Karate Kill is awesome and bat-shit crazy! Writer/Director Kurando Mitsutake goes straight for the throat and does not let up for a single moment in this clear homage to the cinema sleaze of times long since passed. Blood and bullets along with kicks and tits fill almost every second of the very brisk 80 minute run time and we, as the viewer, are encouraged to go along for this wack job ride on the celluloid roller coaster that is Karate Kill.
The plot found here is a fairly simple if not stereotypical one involving familial bonds and promises. Promises that our hero “Kenshi”, played by newcomer and all around badass of the year, Hayate, intends to keep. The gist is that Kenshi has been sending his wannabe actress sister “Mayumi”, the always nude Mana Sakura, who moved to L.A. with big dreams, every dime he can so she can come back to Japan where he can protect and watch over her. Unfortunately for everyone in L.A., Kenshi decides to pay his sister a visit after her correspondence seems to have suddenly stopped. Upon arriving at her former address and finding a near nude Japanese man um, orally servicing the back nine of a chubby and topless nun, he beats him into telling him what happened to the former resident, his sister. Turns out she’s been working for a hush-hush gentleman’s club and has since been kidnapped by a maniacal cult leader and taken to Texas where the cult produces snuff and rape films for the dark interwebz. What ensues over the second half of this film can only be described as “sheer ass-kickery”. Hicks, boobs, shotguns, hook handed and eye patch rocking women, a samurai swordsmen, and bullet-dodging is just the tip of the bloody iceberg.

- - - - -

▸ Stated goal 1: In the review, which actor plays Kenshi?
▸ Stated goal 2: Reproduce the review's text verbatim from "Karate Kill is" to "is Karate Kill.".
The data after this review comes from a different source.

- - - - -

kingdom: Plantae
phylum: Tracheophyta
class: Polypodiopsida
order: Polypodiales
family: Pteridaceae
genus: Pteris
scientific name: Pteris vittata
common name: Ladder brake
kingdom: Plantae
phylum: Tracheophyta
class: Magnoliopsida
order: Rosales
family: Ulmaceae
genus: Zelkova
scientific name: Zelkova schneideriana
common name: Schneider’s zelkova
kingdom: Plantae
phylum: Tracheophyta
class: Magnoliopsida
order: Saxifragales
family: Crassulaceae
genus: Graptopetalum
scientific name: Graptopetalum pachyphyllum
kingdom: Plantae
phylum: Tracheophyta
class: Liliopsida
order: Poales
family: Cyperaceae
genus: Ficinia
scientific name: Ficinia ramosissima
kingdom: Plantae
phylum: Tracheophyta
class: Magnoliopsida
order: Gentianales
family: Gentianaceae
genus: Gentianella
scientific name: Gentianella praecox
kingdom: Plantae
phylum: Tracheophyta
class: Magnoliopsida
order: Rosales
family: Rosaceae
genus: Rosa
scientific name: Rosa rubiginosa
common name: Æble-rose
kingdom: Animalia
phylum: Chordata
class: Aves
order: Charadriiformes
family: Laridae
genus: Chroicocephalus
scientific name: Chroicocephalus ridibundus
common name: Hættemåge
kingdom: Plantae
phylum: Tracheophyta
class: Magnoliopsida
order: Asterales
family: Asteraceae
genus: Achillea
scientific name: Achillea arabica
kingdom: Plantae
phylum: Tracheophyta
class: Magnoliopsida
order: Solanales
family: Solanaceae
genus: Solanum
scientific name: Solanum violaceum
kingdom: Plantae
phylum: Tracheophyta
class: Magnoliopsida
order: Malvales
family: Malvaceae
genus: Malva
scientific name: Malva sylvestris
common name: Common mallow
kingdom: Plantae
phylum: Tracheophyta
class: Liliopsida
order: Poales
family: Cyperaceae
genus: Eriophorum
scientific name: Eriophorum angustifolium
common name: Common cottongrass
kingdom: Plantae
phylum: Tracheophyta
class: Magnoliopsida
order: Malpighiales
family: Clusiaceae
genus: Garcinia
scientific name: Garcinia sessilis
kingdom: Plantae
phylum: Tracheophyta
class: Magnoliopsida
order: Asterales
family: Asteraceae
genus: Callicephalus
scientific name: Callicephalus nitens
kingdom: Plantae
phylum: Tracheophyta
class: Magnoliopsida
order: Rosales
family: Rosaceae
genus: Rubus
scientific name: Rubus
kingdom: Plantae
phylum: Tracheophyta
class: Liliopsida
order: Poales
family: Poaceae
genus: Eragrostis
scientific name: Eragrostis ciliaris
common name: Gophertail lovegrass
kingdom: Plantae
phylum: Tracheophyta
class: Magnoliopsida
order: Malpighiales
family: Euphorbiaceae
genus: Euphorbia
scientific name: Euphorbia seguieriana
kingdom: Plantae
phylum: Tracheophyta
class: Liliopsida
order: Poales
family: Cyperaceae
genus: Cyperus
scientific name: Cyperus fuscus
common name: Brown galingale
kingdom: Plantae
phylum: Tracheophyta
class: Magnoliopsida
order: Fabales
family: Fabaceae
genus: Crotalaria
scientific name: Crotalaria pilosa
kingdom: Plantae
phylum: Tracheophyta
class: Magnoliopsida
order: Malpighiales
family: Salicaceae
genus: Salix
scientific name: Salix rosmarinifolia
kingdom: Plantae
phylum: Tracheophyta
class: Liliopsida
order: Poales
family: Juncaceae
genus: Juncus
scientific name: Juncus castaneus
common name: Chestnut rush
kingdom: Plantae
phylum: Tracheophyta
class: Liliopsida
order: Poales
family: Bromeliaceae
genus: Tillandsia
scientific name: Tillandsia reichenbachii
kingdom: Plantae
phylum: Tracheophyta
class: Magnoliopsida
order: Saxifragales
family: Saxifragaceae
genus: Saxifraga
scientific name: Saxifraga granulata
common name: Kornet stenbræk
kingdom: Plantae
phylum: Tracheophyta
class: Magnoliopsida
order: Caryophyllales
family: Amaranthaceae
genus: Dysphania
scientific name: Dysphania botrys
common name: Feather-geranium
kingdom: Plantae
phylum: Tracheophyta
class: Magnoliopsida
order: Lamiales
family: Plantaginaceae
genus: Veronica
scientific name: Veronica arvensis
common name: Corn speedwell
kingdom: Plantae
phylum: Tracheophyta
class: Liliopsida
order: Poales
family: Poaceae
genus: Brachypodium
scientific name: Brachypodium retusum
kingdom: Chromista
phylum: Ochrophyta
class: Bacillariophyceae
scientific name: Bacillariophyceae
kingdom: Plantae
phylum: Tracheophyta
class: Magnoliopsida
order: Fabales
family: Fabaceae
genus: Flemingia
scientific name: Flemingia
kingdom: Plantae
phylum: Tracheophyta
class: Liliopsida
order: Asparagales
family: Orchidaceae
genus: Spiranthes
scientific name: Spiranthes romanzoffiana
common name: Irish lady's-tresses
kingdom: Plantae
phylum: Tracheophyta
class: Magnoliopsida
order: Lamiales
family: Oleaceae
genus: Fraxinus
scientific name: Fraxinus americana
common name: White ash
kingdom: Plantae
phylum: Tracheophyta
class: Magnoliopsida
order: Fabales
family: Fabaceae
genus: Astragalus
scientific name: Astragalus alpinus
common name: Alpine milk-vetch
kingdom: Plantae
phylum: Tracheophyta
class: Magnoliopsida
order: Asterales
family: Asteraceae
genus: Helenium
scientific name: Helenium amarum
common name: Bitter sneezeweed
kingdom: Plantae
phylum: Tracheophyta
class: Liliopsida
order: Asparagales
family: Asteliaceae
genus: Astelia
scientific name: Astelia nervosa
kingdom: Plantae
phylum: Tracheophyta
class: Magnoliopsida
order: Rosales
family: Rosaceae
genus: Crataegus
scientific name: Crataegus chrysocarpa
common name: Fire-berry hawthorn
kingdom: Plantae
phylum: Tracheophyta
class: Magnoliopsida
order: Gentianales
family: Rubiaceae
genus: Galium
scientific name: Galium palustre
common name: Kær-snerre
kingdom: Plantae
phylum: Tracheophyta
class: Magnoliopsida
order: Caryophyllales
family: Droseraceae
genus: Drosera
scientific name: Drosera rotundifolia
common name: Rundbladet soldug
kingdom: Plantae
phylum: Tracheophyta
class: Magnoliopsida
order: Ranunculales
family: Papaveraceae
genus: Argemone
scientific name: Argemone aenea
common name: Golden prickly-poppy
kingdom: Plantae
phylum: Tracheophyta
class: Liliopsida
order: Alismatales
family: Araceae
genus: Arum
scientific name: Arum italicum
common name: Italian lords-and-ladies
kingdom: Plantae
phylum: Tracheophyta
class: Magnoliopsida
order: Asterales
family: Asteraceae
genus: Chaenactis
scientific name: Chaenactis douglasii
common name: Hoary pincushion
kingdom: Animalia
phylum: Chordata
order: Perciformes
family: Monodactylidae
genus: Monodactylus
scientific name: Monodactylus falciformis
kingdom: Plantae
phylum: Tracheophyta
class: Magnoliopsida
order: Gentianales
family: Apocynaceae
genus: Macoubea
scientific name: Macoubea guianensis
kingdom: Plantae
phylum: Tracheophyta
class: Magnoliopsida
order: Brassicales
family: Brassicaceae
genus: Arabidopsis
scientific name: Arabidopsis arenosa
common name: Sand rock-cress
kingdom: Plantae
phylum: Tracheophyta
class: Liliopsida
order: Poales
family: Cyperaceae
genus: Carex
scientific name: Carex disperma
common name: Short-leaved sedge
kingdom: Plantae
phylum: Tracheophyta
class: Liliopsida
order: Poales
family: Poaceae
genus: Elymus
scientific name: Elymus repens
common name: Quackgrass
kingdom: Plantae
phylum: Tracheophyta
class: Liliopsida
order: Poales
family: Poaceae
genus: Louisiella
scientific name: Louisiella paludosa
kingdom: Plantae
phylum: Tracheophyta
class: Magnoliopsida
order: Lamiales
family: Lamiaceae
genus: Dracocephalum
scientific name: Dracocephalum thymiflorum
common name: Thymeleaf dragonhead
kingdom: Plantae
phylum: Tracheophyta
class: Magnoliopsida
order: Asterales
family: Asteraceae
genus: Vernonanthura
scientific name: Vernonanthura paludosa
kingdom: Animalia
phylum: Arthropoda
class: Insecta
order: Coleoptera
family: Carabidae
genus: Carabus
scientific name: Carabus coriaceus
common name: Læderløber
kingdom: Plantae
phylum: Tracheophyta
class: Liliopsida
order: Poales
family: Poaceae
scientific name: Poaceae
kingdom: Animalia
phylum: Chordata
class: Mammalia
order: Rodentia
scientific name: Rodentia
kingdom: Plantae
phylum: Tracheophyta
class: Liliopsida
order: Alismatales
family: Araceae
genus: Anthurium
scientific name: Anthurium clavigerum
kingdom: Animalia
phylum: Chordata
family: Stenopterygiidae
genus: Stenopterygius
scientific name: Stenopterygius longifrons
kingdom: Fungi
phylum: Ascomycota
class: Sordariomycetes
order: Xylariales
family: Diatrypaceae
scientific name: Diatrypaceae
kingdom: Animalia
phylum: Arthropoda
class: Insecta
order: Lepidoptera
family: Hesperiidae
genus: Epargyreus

- - - - -

▸ Full output 1: Hayate.

▸ Full output 2:
Karate Kill is awesome and bat-shit crazy! Writer/Director Kurando Mitsutake goes straight for the throat and does not let up for a single moment in this clear homage to the cinema sleaze of times long since passed. Blood and bullets along with kicks and tits fill almost every second of the very brisk 80 minute run time and we, as the viewer, are encouraged to go along for this wack job ride on the celluloid roller coaster that is Karate Kill.